Exercise description: Reproduce, word for word, the stretch of the Netflix ratings discussion below from "I have to wonder" through "like it or not.".

[Selected extract Boundary: Start]

With stars you can cross compare with others to see if they have the same score. With simple thumbs up recommendations you cannot compare the ratings as the score is whether it appears to you or not.
I have to wonder if Netflix did this because a lot of their original or exclusive content seems to debut to mediocre star ratings. When the new system says "x% match" I assume that value is derived more from genre match or search relevance than whether I'll actually like it or not.
"In addition to the new rating system, Netflix has new match percentages (up to 100%) to more accurately predict how much users will like something.
...
The new rating system received 200% more ratings in A/B tests, according to Netflix VP of Product Todd Yellin.
When it comes to rating movies and shows, stars reflect the preferences that people want to have, rather than how people actually behave. Todd gave the example of users giving 5 stars to a documentary but just 3 stars to an Adam Sandler movie that they watched over and over again. “What you do versus what you say you like are different things,” said Todd."
If Netflix was trying to ensure that what I was mostly likely to watch next had the highest star rating, no wonder they gave up on it. Our opinion of the quality of something is not a good predictor of our likelihood of watching it.
Their users are surely not confused about that. So why does Netflix want to present a prediction as a rating? Is it to flatter their users by telling them that the thing that feels instantly gratifying right now is actually an amazing movie? "Hey, great choice. Billy Madison is a five-star movie. What? Why would you feel bad about not watching Raging Bull instead? It's a two-and-a-half star movie at best."
In other words, Netflix, like Facebook, like Doritos, is engineering itself for maximum addictiveness without regard for honesty. It will shelter you from even what you know and reassure you that whatever triggers a pleasure response in your brain is the best. Relax and enjoy it.
The truth is that we consume easy things a lot more often than we challenging things. It would be exhausting otherwise. But the best things are often the most challenging. We know that, we know that easy movies are just a way to kill time, but Netflix wants to do us the service of helping us forget it, because then we might be 1% more at ease when we watch Netflix and 1% less likely to switch to another service.

[Selected extract Boundary: End]
[Information provided Boundary: Start]

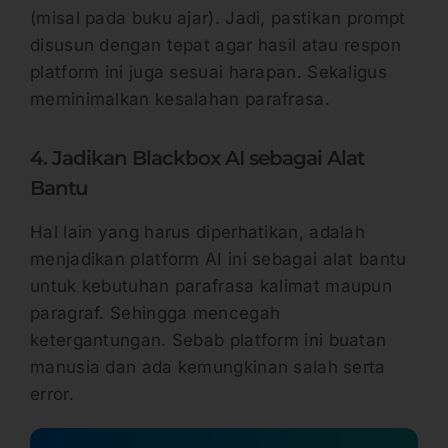
(misal pada buku ajar). Jadi, pastikan prompt
disusun dengan tepat agar hasil atau respon
platform ini juga sesuai harapan. Sekaligus
meminimalkan kesalahan parafrasa.
4. Jadikan Blackbox AI sebagai Alat
Bantu
Hal lain yang harus diperhatikan, adalah
menjadikan platform AI ini sebagai alat bantu
untuk kebutuhan parafrasa kalimat maupun
paragraf. Sehingga mencegah
ketergantungan. Sebab platform ini buatan
manusia dan ada kemungkinan salah serta
error.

[Information provided Boundary: End]

Written response:
I have to wonder if Netflix did this because a lot of their original or exclusive content seems to debut to mediocre star ratings. When the new system says "x% match" I assume that value is derived more from genre match or search relevance than whether I'll actually like it or not.